B. La continuité entre État de droit libéral et État de droit social
Cette logique réformiste suggère déjà que la démocratie sociale ne se construit pas simplement contre l’État de droit libéral. Les deux apparaissent au contraire inextricablement liés, et c’est la démocratie qui constitue le trait d’union entre les deux. Dans ses Politische Ideenkreise der Gegenwart, Heller distingue certes, comme nombre de ses contemporains, l’idée libérale et l’idée démocratique. Mais c’est pour mieux relativiser cette distinction en affirmant qu’elles ont les mêmes racines du point de vue de l’histoire des idées : selon lui, le but du libéralisme n’a jamais été « la simple légalité » (« bloße Gesetzesmäßigkeit »), mais toujours la légalité « décidée et contrôlée démocratiquement » (« demokratisch mitbeschlossene und kontrollierte Gesetzesmäßigkeit »). En réalité, comme Heller le répète toujours dans ce même texte, « le libéralisme et le socialisme sont deux moments de l’évolution de la démocratie » ayant chacun une fonction sociale différente : le libéralisme a correspondu à l’émancipation de la bourgeoisie, avant que le prolétariat ne fasse sienne la revendication de la démocratie sous la forme de la « démocratie sociale » au service de sa propre émancipation.
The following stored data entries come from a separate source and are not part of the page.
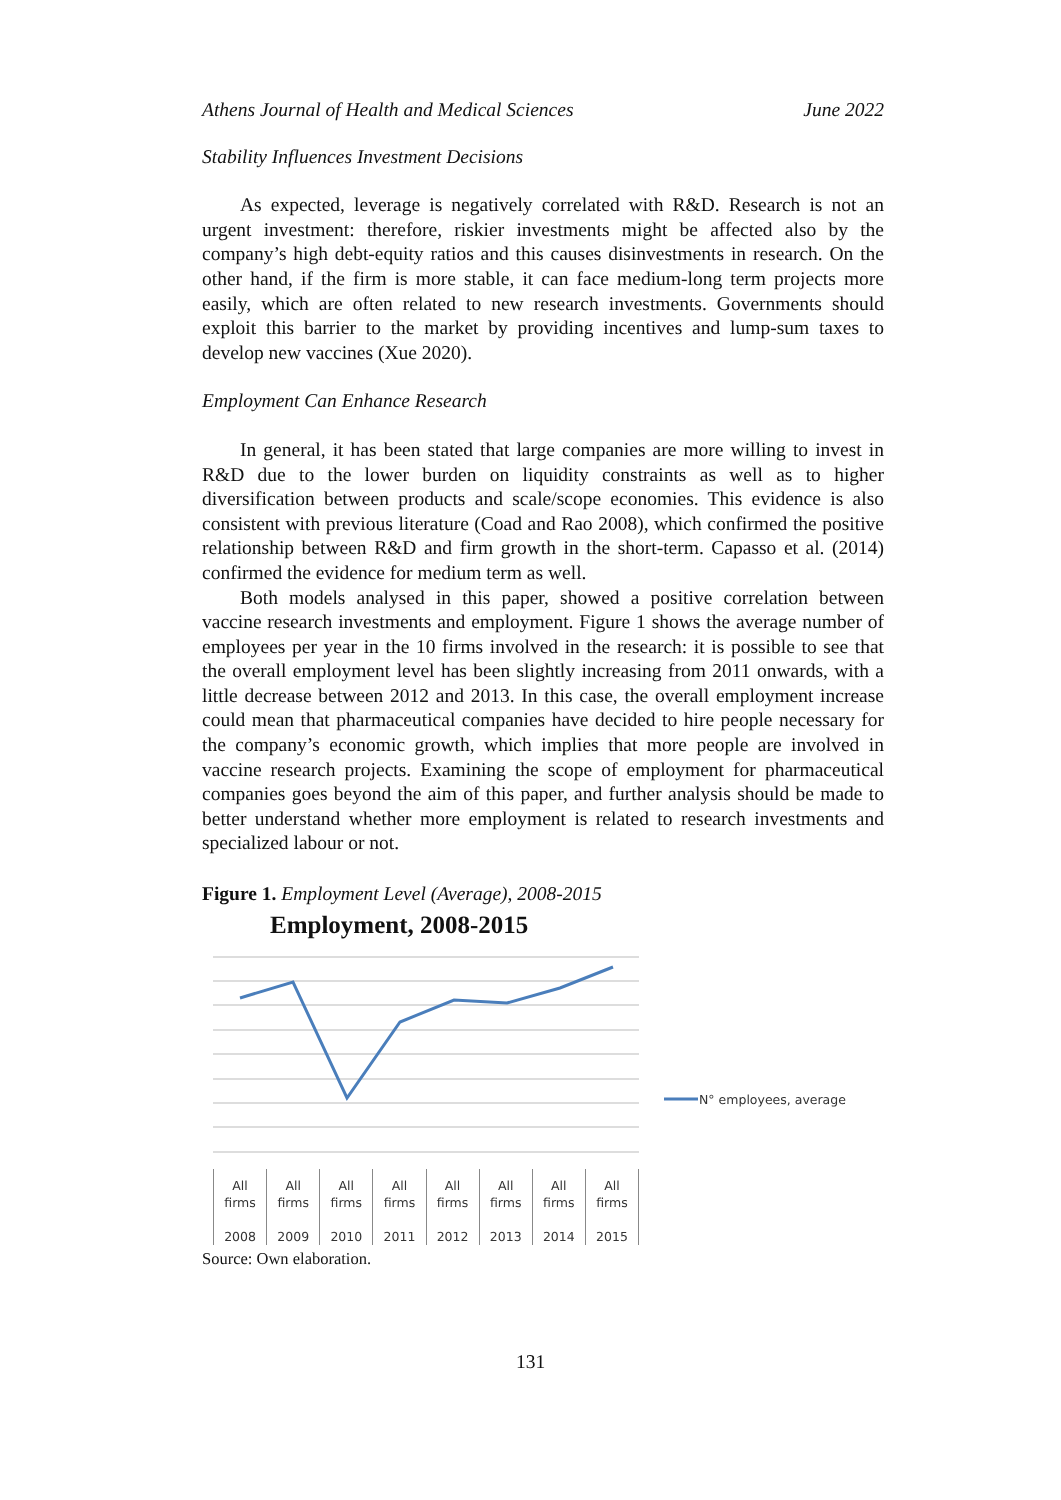Athens Journal of Health and Medical Sciences June 2022
Stability Influences Investment Decisions
As expected, leverage is negatively correlated with R&D. Research is not an urgent investment: therefore, riskier investments might be affected also by the company’s high debt-equity ratios and this causes disinvestments in research. On the other hand, if the firm is more stable, it can face medium-long term projects more easily, which are often related to new research investments. Governments should exploit this barrier to the market by providing incentives and lump-sum taxes to develop new vaccines (Xue 2020).
Employment Can Enhance Research
In general, it has been stated that large companies are more willing to invest in R&D due to the lower burden on liquidity constraints as well as to higher diversification between products and scale/scope economies. This evidence is also consistent with previous literature (Coad and Rao 2008), which confirmed the positive relationship between R&D and firm growth in the short-term. Capasso et al. (2014) confirmed the evidence for medium term as well.
Both models analysed in this paper, showed a positive correlation between vaccine research investments and employment. Figure 1 shows the average number of employees per year in the 10 firms involved in the research: it is possible to see that the overall employment level has been slightly increasing from 2011 onwards, with a little decrease between 2012 and 2013. In this case, the overall employment increase could mean that pharmaceutical companies have decided to hire people necessary for the company’s economic growth, which implies that more people are involved in vaccine research projects. Examining the scope of employment for pharmaceutical companies goes beyond the aim of this paper, and further analysis should be made to better understand whether more employment is related to research investments and specialized labour or not.
Figure 1. Employment Level (Average), 2008-2015
Employment, 2008-2015
N° employees, average
All
firms
2008
All
firms
2009
All
firms
2010
All
firms
2011
All
firms
2012
All
firms
2013
All
firms
2014
All
firms
2015
Source: Own elaboration.
131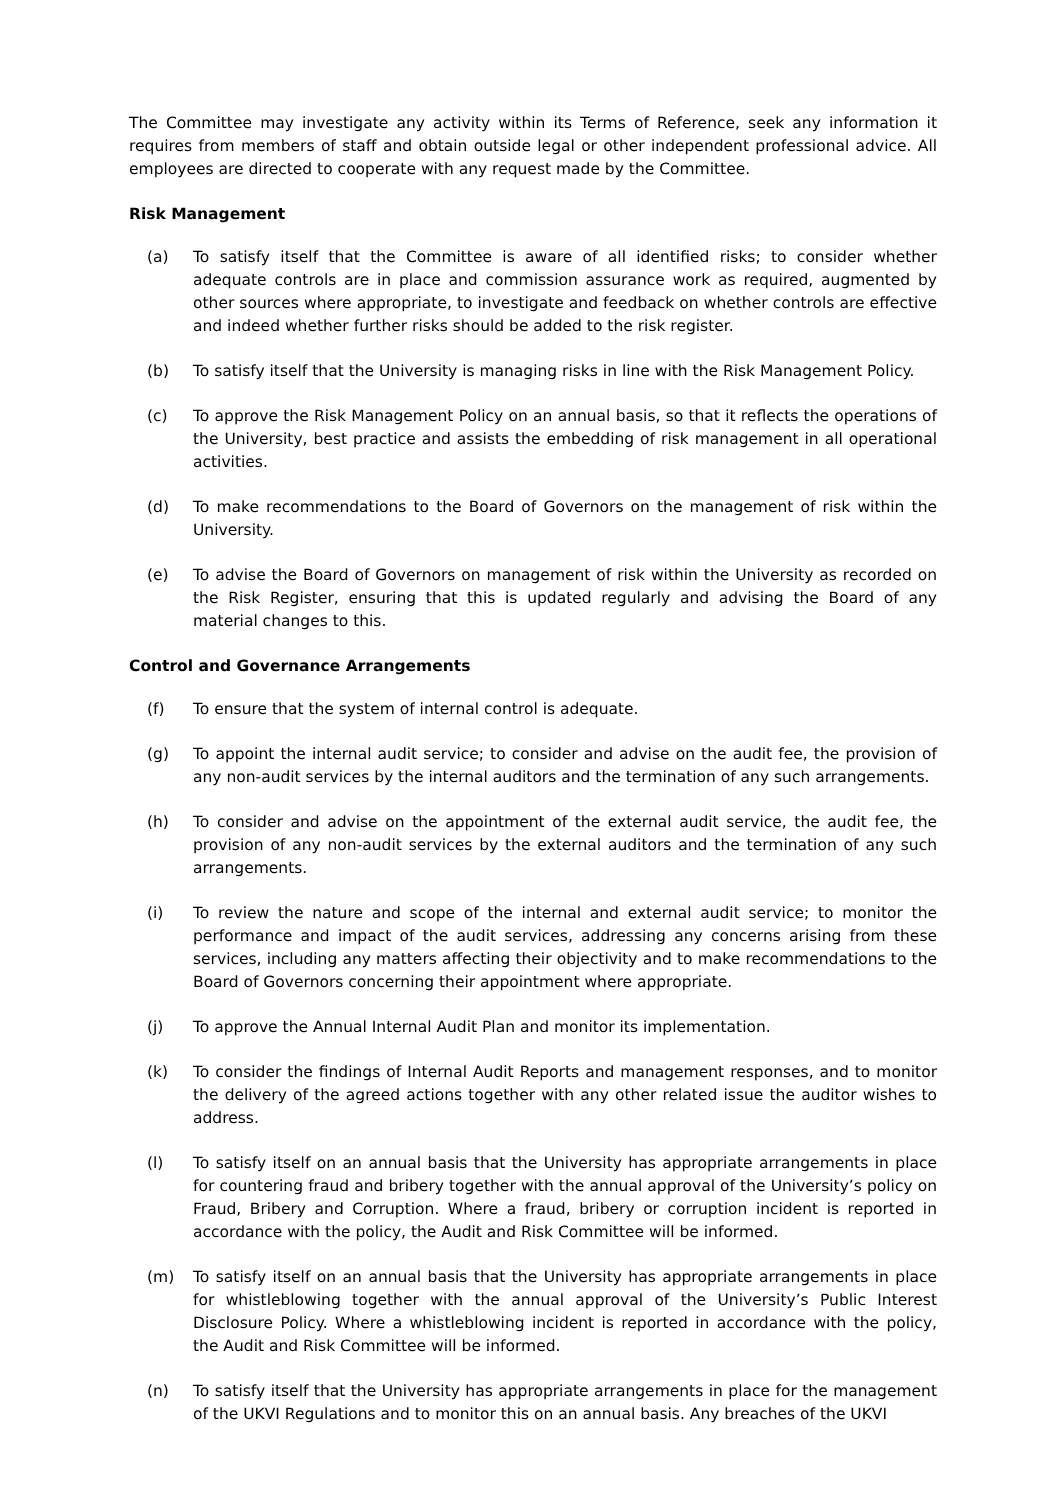The Committee may investigate any activity within its Terms of Reference, seek any information it requires from members of staff and obtain outside legal or other independent professional advice. All employees are directed to cooperate with any request made by the Committee.
Risk Management
(a) To satisfy itself that the Committee is aware of all identified risks; to consider whether adequate controls are in place and commission assurance work as required, augmented by other sources where appropriate, to investigate and feedback on whether controls are effective and indeed whether further risks should be added to the risk register.
(b) To satisfy itself that the University is managing risks in line with the Risk Management Policy.
(c) To approve the Risk Management Policy on an annual basis, so that it reflects the operations of the University, best practice and assists the embedding of risk management in all operational activities.
(d) To make recommendations to the Board of Governors on the management of risk within the University.
(e) To advise the Board of Governors on management of risk within the University as recorded on the Risk Register, ensuring that this is updated regularly and advising the Board of any material changes to this.
Control and Governance Arrangements
(f) To ensure that the system of internal control is adequate.
(g) To appoint the internal audit service; to consider and advise on the audit fee, the provision of any non-audit services by the internal auditors and the termination of any such arrangements.
(h) To consider and advise on the appointment of the external audit service, the audit fee, the provision of any non-audit services by the external auditors and the termination of any such arrangements.
(i) To review the nature and scope of the internal and external audit service; to monitor the performance and impact of the audit services, addressing any concerns arising from these services, including any matters affecting their objectivity and to make recommendations to the Board of Governors concerning their appointment where appropriate.
(j) To approve the Annual Internal Audit Plan and monitor its implementation.
(k) To consider the findings of Internal Audit Reports and management responses, and to monitor the delivery of the agreed actions together with any other related issue the auditor wishes to address.
(l) To satisfy itself on an annual basis that the University has appropriate arrangements in place for countering fraud and bribery together with the annual approval of the University’s policy on Fraud, Bribery and Corruption. Where a fraud, bribery or corruption incident is reported in accordance with the policy, the Audit and Risk Committee will be informed.
(m) To satisfy itself on an annual basis that the University has appropriate arrangements in place for whistleblowing together with the annual approval of the University’s Public Interest Disclosure Policy. Where a whistleblowing incident is reported in accordance with the policy, the Audit and Risk Committee will be informed.
(n) To satisfy itself that the University has appropriate arrangements in place for the management of the UKVI Regulations and to monitor this on an annual basis. Any breaches of the UKVI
C’est ce moment de bascule qui marque en même temps le début de la dégénérescence de l’État de droit libéral.
Mais cette continuité entre démocratie libérale et sociale ne relève pas de la simple succession historique. Il s’agit aussi d’une continuité ou plutôt d’une contiguïté d’ordre conceptuel. Le lexique employé par Heller est à cet égard tout à fait significatif. Il utilise ainsi plusieurs fois l’adjectif « folgerichtig » (logique, conséquent) pour décrire le rapport entre les deux : « l’idée sociale est la continuation logique de la démocratie politique vers la démocratie économique » ; la revendication d’égalité de la classe ouvrière s’inscrit dans « l’évolution logique de la démocratie ». On peut également citer à nouveau ici la revendication d’une « extension » (« Ausdehnung ») de l’idée matérielle d’État de droit à l’ordre du travail et des biens. Un autre exemple intéressant est l’emploi du verbe umbauen, formé du verbe bauen, construire, et du préverbe um qui indique un changement, une transformation, et signifiant donc au sens littéral : faire des transformations dans une construction. Autrement dit, quand Heller déclare que l’objectif est de « umbauen » (par défaut, on traduira ce verbe par « transformer ») l’État de droit libéral en un État de droit socialiste, il n’est pas question de faire table rase du premier, mais bien de le transformer tout en conservant les fondements, ou plutôt les fondations, si l’on file la métaphore de la construction. En fait, on pourrait dire qu’il s’agit davantage d’aller jusqu’au bout de la logique initiale de l’État de droit libéral en redonnant tout leur sens à des principes vidés de leur substance à partir du milieu du xixe siècle, mais sans jamais abandonner les principes que sont les droits de l’individu et la sécurité juridique. Heller ne laisse aucun doute sur ce point, et ce bien avant que la République et ces mêmes principes ne soient menacés : les idées libérales ont beau avoir perdu leur actualité, écrit-il ainsi en 1926, elles ont produit
un grand nombre d’institutions qui sont sans le moindre doute ancrées si solidement dans notre culture commune qu’elles ne pourront que disparaître avec elle. Même une communauté socialiste devra construire sur ses fondements et reconnaître les droits de l’individu.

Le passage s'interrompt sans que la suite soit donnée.